This book may not be for action junkies, as shown by previous reviews. However, I recommend this book to readers who are curious about the unknown with an interest in science. It is an interesting and very creative read, and should not be missed!
The book begins when Professor Pierre Aronnax, the narrator of the story, boards an American frigate commissioned to investigate a rash of attacks on international shipping by what is thought to be an amphibious monster. The supposed sea creature, which is actually the submarine Nautilus, sinks Aronnax's vessel and imprisons him along with his devoted servant Conseil and Ned Land, a temperamental harpooner. When they are returned to their senses, the find themselves inside a dark, gloomy, desolate, endless, predicament. They are locked in a cell.
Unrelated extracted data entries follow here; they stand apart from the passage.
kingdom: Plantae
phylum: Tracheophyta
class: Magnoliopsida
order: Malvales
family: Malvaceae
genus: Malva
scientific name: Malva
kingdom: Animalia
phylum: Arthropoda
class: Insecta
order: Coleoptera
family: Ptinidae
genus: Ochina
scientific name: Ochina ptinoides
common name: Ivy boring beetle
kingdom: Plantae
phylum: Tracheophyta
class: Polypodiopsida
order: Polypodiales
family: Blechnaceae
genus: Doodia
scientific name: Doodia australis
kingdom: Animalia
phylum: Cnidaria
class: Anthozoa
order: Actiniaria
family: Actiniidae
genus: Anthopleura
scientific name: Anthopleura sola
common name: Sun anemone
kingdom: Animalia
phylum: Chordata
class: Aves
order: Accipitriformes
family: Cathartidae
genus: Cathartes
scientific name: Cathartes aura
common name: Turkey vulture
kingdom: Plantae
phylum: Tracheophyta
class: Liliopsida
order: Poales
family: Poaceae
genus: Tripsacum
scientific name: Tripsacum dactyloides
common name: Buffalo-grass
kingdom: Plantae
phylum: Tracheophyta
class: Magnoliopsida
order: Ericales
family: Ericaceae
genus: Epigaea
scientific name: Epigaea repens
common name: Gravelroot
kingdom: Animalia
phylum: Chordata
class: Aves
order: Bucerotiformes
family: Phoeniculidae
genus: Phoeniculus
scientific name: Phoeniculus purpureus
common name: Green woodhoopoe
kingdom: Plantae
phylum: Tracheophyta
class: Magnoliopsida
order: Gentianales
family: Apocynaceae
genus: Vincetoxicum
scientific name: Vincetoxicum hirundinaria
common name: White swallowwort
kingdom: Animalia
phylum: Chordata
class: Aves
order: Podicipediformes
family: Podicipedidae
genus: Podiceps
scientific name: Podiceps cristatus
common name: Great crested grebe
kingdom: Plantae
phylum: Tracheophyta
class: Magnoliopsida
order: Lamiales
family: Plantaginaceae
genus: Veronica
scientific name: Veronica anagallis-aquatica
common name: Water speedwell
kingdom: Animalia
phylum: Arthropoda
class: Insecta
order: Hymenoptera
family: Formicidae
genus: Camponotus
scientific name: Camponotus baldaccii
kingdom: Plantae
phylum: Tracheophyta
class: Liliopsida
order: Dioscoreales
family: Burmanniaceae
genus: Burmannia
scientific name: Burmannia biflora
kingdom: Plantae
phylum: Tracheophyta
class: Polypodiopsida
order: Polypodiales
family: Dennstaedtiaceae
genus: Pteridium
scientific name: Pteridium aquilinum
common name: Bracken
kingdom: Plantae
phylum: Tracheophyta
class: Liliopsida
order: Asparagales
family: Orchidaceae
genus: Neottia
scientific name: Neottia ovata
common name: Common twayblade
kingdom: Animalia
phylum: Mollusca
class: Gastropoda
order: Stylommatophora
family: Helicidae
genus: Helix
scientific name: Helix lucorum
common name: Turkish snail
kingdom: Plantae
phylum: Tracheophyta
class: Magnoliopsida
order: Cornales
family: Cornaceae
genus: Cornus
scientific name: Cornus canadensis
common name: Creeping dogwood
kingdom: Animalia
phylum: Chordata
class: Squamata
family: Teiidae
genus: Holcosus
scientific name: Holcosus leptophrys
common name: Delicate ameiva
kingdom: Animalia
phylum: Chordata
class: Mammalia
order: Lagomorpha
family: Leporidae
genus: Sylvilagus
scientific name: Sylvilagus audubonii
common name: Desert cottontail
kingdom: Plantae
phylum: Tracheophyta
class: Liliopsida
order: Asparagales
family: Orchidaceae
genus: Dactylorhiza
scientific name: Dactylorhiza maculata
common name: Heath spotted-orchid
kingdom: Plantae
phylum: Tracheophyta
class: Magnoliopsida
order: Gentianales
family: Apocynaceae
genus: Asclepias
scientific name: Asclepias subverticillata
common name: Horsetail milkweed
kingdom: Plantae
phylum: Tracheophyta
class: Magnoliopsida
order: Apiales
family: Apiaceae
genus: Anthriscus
However they soon meet Captain Nemo who agrees to let them move about the ship freely on one condition. They must remain aboard the Nautilus. So begins a great adventure of a truly fantastic voyage from the pearl-laden waters of Ceylon to the icy dangers of the South Pole, as Captain Nemo, one of the greatest villains ever created, takes his revenge on all society.
The detail that Verne pours into this book is amazing. This is one of the few books that are capable of making the readers feel that they are actually there. His descriptions of how the Nautilus operates, how Nemo's crew harvests food and his account of hunting on Hawaii are excellent, and the plot never falters. The characters are wonderfully scripted; each one having their own unique personality, and they are weaved flawlessly into the awe filled spectacle.
This is the book that predicted that there would be submarines, and that submarines would eventually go to the South Pole. It predicted the development of the SCUBA suit; it even predicted nuclear powered ships. The technology used in this book makes it easy to understand even today. This book is widely recognized as a classic- in my view, correctly.